I had my newspaper in the passenger seat as I pulled up to the menu at the car wash. This car wash is the kind where you need the driving skills of Dale Earnhardt to be able to line your tire up perfectly between those two metal bars. You then place your car in neutral and are pulled through the car wash. Well, I arrived at the screen, made a mental note to place the car in neutral and I typed in our five-digit code.

The door opened and our car began to move through the car wash. We were moving along fine a few seconds and then I felt something click and I got the sensation that one of our tires had come off the track. It was as if the car dropped a few inches, and then we began to move again.

Then we stopped.

The car wash kept going – giant, red brushes spinning over the windshield at mach speed.

I could hear the water jets come on ahead to rinse our car, but we were still sitting motionless – where the brushes had now ceased to move.

I immediately panicked. (I am definitely not the person you want with you in a crisis!) My mind instantly went to the fire department having to come and cut us out of the car wash.

I did what I always do when I don’t know what to do – I called my husband.

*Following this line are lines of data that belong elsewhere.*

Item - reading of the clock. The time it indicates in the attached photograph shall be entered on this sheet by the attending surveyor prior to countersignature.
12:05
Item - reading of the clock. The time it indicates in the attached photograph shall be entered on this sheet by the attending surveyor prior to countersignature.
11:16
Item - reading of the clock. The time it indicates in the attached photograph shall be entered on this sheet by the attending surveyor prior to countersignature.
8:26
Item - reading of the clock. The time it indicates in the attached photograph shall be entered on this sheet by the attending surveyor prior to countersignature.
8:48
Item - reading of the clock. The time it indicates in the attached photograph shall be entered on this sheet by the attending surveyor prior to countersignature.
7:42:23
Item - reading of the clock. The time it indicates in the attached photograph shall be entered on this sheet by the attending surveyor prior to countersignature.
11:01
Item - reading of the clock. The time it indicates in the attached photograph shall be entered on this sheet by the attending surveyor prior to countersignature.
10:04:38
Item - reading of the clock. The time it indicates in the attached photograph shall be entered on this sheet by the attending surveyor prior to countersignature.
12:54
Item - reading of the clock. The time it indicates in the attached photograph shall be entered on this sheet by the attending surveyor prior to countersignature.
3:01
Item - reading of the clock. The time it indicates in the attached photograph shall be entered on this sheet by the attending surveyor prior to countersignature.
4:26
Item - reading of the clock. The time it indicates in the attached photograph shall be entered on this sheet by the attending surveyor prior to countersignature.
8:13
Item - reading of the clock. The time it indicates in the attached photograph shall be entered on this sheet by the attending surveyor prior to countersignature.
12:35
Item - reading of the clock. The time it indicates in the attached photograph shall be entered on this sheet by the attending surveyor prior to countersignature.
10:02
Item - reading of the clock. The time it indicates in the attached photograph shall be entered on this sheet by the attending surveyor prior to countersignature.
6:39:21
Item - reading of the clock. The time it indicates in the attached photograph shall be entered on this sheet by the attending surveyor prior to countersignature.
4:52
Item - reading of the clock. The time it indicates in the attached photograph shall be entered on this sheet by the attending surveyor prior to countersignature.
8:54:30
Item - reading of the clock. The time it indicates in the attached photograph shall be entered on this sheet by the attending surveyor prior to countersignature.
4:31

As the phone rang, I took a deep breath trying to calm myself because Chuck doesn’t do well with me in a state of hysteria.

Chuck: Hello

Me: I don’t want you to panic, but Bianca and I are stuck in the car wash.

Kids are so intuitive, because Bianca immediately picked up on my mannerism and tone and started to freak out in the back seat.

Bianca: When are we gonna get out of here, momma?

Chuck: What do you mean you’re stuck in the car wash?

Me: I mean we were going along through the car wash and all the sudden we stopped moving and now the car wash has stopped and I don’t know if I will tear-up my wheels if I try to put the car in….

My eye traveled to the dashboard as I was about to say put the car in Drive and drive out when I saw that I’d never even put the car in Neutral. I was still in Park.

I remembered thinking to myself, “Put the car in Neutral.” But I was so preoccupied with getting my stupid coupons out of the newspaper that I obviously forgot.

I can be such an idiot sometimes, and a little bit of a drama queen. As I’m thinking this to myself, I realize Chuck is still on the other-end of the line thinking Bianca and I are actually ‘stuck’ in the car wash.

I finally tell him that all I have to do is take my car out of Park and we’ll be just fine.

Chuck: Are you going to go inside and tell them something’s wrong with the car wash?

Me: What am I going to tell them is wrong, that you need more than one brain cell to operate it?

I pulled out of the car wash like a dog with my tail between my legs, because my entire car was covered in white foam. I refused to go inside and admit my stupidity for another carwash, so I drove through town to a carwash where I could pull in and spray my car off.

The moral of the story: Number one; God has a funny way of telling me I don’t need to wash my car every week. Number two; I obviously need to stick to trying to accomplish one thing at a time.